The new Ontario Health Premium as described in the 2004 Ontario budget is not structured like a true insurance premium. Normal health-insurance premiums, like those used to finance life, automobile, and home insurance, are designed to cover the cost of all expected future benefit payments to members of an insurance plan. Insurance premiums, therefore, are designed to link the expected use of insurance benefits to the future cost of providing those benefits and, thereby, partially create a financial incentive for the insured to avoid making claims unless absolutely necessary.

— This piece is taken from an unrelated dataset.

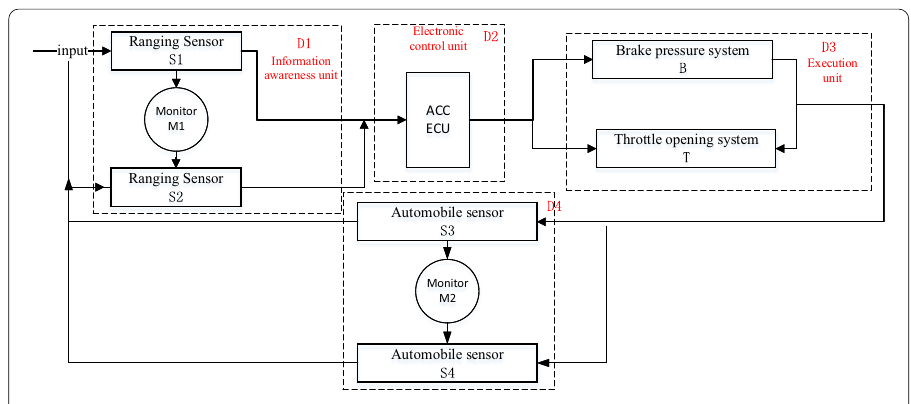
Fig.10 Schematic diagram of ACC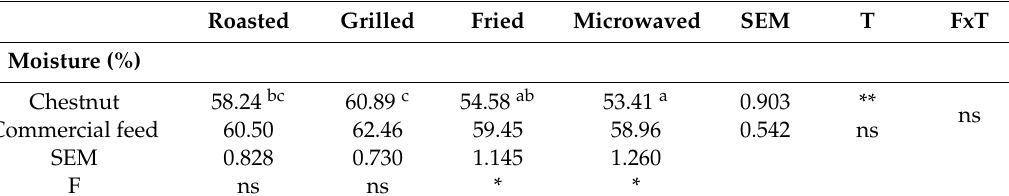
Table 1. E ff ects of the inclusion of chestnut in the finishing diet and of cooking methods on chemical composition of Celta pig Biceps femoris muscle. Roasted Grilled Fried Microwaved SEM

But Ontario's new Health Premium does not link health-care costs to a person's potential use of the system. Instead, the new premium is partially linked to a person's income level and capped at a maximum dollar amount within selected income groups. In fact, it is estimated that nearly 4 million people will not have to pay it all. The new premium will have no effect on making health-care consumers more responsible about their demands for medical services in Ontario because it will not link the cost of care to an individual's use of care prospectively, retrospectively, or at the point of service. Therefore, it will have no impact on controlling the demonstrably unsustainable growth in the costs of the health system. Furthermore, because the new premium is not fully indexed to the expected growth in government spending on health care, it will not cover the additional future costs of health care and is, therefore, an inadequate means of making public financing more sustainable over the long term.
If the new premium is expected to make an effective contribution to the sustainability of public health-care financing, the structure of the premium will have to be changed in the future. The new premium could be linked to an individual's potential use (risk rating) or actual use (experience rating) of the system as is done with all other types of insurance premiums. However, both of these approaches to health-care financing will be politically unacceptable as long as the public favours the redistribution of costs on the basis of income instead of use. Furthermore, on their own, these types of measures are not fully capable of reducing the over-use of healthcare. As private-sector insurers have discovered, a combination of risk- and experience-rated premiums as well as front-end deductibles or other forms of user charges and co-payments are necessary to make the insured behave responsibly when demanding the benefits of insurance.